NIH Record - National Institutes of Health

ER Openings, Closures Impact Resources for Heart Attack Patients

Two EMTs and one ER doctor take a patient out of an ambulance
Hospital emergency room closures, and transport distance and time, affect outcomes for heart attack patients, according to a new study.

Photo:  MONKEYBUSINESSIMAGES/GETTY

A new study has found that hospital emergency room closures can adversely affect health outcomes for heart attack patients at neighboring hospitals that are near or at full capacity. Conversely, when a new emergency department opens, health outcomes for patients at those so-called “bystander” hospitals improve.

The national study, believed to be the first to evaluate the impact of emergency department openings and closures on bystander emergency departments, looked specifically at outcomes for heart attack patients. But researchers said the findings have implications for all patients, particularly in communities where inadequate health resources contribute to disproportionately poor health outcomes.

The study, funded by NHLBI, was released in the September issue of Health Affairs.

“A hospital closure or opening impacts the quality of care that the neighboring hospital can provide to its new patient population,” said Dr. Nicole Redmond, medical officer in NHLBI’s Division of Cardiovascular Sciences. “Hospital closures stress the health care infrastructure, especially if the hospital is already caring for a socially and medically complex patient population and working at full capacity. As a result, such closures may inadvertently increase the health disparities that we are trying to mitigate.”

Scientists used Medicare data between 2001 to 2013 to examine treatment and health outcomes for more than 1 million patients across 3,720 hospitals—including in rural areas—that had been affected by the closure or opening of an emergency department. The authors said they focused on heart attacks because of the known benefits of timely treatment.

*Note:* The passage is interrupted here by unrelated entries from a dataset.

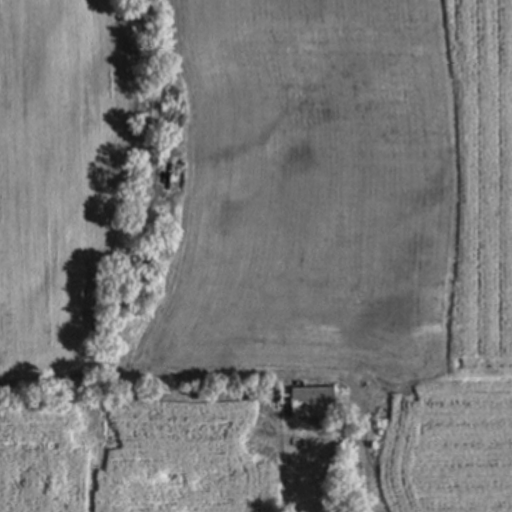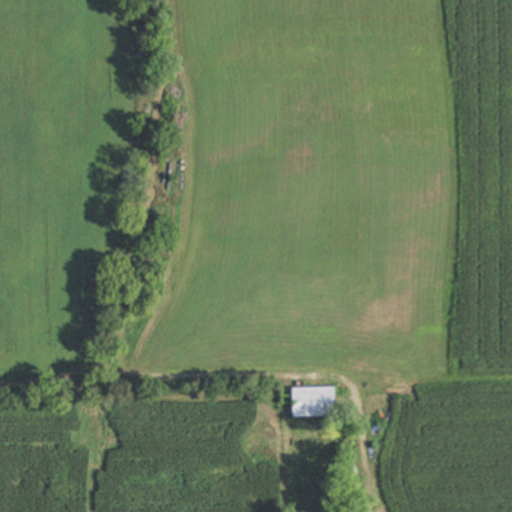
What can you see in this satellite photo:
building: (317, 403)
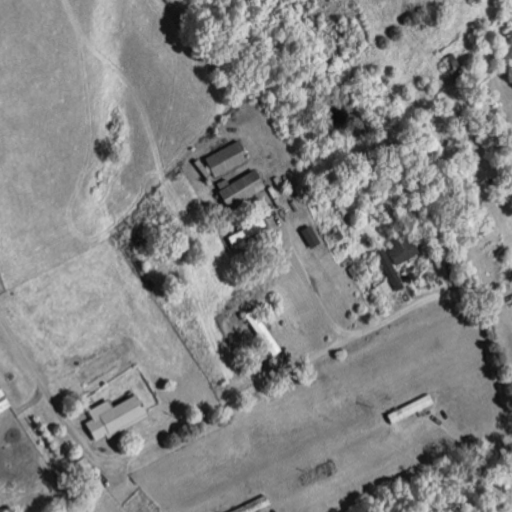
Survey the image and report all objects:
building: (227, 158)
building: (243, 189)
building: (313, 237)
building: (398, 259)
road: (307, 275)
road: (251, 396)
building: (5, 400)
building: (118, 417)
road: (478, 465)
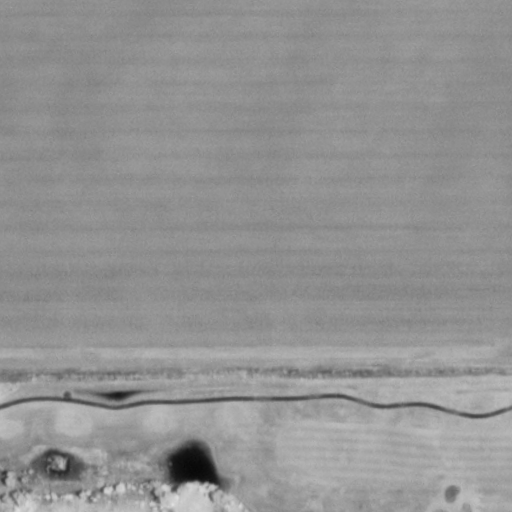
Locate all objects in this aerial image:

The primary measures of health outcomes were 30-day, 90-day and 1-year mortality rates, as well as 30-day readmission rates. Researchers also examined if a patient received an angioplasty and/or stent to open a narrowed or blocked blood vessel that supplies blood to the heart—procedures that can be affected by delayed care or constrained hospital resources.

Researchers found that when the closure of an emergency department was particularly onerous—that is, it resulted in an increased travel time of 30 minutes or more to get to another hospital—health outcomes for patients in the bystander hospitals were negative. The 1-year mortality rate for patients in those hospitals increased by 8 percent and the 30-day readmission rate increased by 6 percent. The likelihood of the same patients receiving the cardiac procedure declined by 4 percent.

On the other hand, researchers found that when an emergency department opened and reduced that driving time by at least 30 minutes, the patients in the bystander hospitals experienced a reduction in 1-year mortality by 5 percent. Researchers also found that the likelihood of these patients receiving the cardiac procedure improved by 12 percent.